What is required:
Keeping each line exactly as it is, output all of the records.

Data to process:
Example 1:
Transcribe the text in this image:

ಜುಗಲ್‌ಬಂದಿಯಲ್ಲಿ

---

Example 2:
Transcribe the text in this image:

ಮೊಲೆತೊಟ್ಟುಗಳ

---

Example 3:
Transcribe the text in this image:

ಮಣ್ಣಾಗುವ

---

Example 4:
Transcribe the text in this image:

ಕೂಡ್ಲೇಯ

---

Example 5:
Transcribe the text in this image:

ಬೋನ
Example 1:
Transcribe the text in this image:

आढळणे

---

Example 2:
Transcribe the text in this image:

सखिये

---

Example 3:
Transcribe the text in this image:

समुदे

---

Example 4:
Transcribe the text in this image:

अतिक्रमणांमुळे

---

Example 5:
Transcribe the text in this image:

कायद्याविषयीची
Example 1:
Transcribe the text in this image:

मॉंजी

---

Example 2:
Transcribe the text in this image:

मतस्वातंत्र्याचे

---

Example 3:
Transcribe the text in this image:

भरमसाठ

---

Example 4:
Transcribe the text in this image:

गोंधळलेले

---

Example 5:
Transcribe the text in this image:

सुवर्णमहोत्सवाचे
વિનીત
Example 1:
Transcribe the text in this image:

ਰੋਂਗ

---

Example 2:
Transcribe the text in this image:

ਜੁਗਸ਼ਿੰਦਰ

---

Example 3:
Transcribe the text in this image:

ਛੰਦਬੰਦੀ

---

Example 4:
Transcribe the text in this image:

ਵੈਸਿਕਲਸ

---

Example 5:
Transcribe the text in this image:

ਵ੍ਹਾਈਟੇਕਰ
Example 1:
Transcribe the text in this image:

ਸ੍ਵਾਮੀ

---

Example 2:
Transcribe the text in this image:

Answer section:
Example 1:
Transcribe the text in this image:

ಜುಗಲ್‌ಬಂದಿಯಲ್ಲಿ

---

Example 2:
Transcribe the text in this image:

ಮೊಲೆತೊಟ್ಟುಗಳ

---

Example 3:
Transcribe the text in this image:

ಮಣ್ಣಾಗುವ

---

Example 4:
Transcribe the text in this image:

ಕೂಡ್ಲೇಯ

---

Example 5:
Transcribe the text in this image:

ಬೋನ
Example 1:
Transcribe the text in this image:

आढळणे

---

Example 2:
Transcribe the text in this image:

सखिये

---

Example 3:
Transcribe the text in this image:

समुदे

---

Example 4:
Transcribe the text in this image:

अतिक्रमणांमुळे

---

Example 5:
Transcribe the text in this image:

कायद्याविषयीची
Example 1:
Transcribe the text in this image:

मॉंजी

---

Example 2:
Transcribe the text in this image:

मतस्वातंत्र्याचे

---

Example 3:
Transcribe the text in this image:

भरमसाठ

---

Example 4:
Transcribe the text in this image:

गोंधळलेले

---

Example 5:
Transcribe the text in this image:

सुवर्णमहोत्सवाचे
વિનીત
Example 1:
Transcribe the text in this image:

ਰੋਂਗ

---

Example 2:
Transcribe the text in this image:

ਜੁਗਸ਼ਿੰਦਰ

---

Example 3:
Transcribe the text in this image:

ਛੰਦਬੰਦੀ

---

Example 4:
Transcribe the text in this image:

ਵੈਸਿਕਲਸ

---

Example 5:
Transcribe the text in this image:

ਵ੍ਹਾਈਟੇਕਰ
Example 1:
Transcribe the text in this image:

ਸ੍ਵਾਮੀ

---

Example 2:
Transcribe the text in this image:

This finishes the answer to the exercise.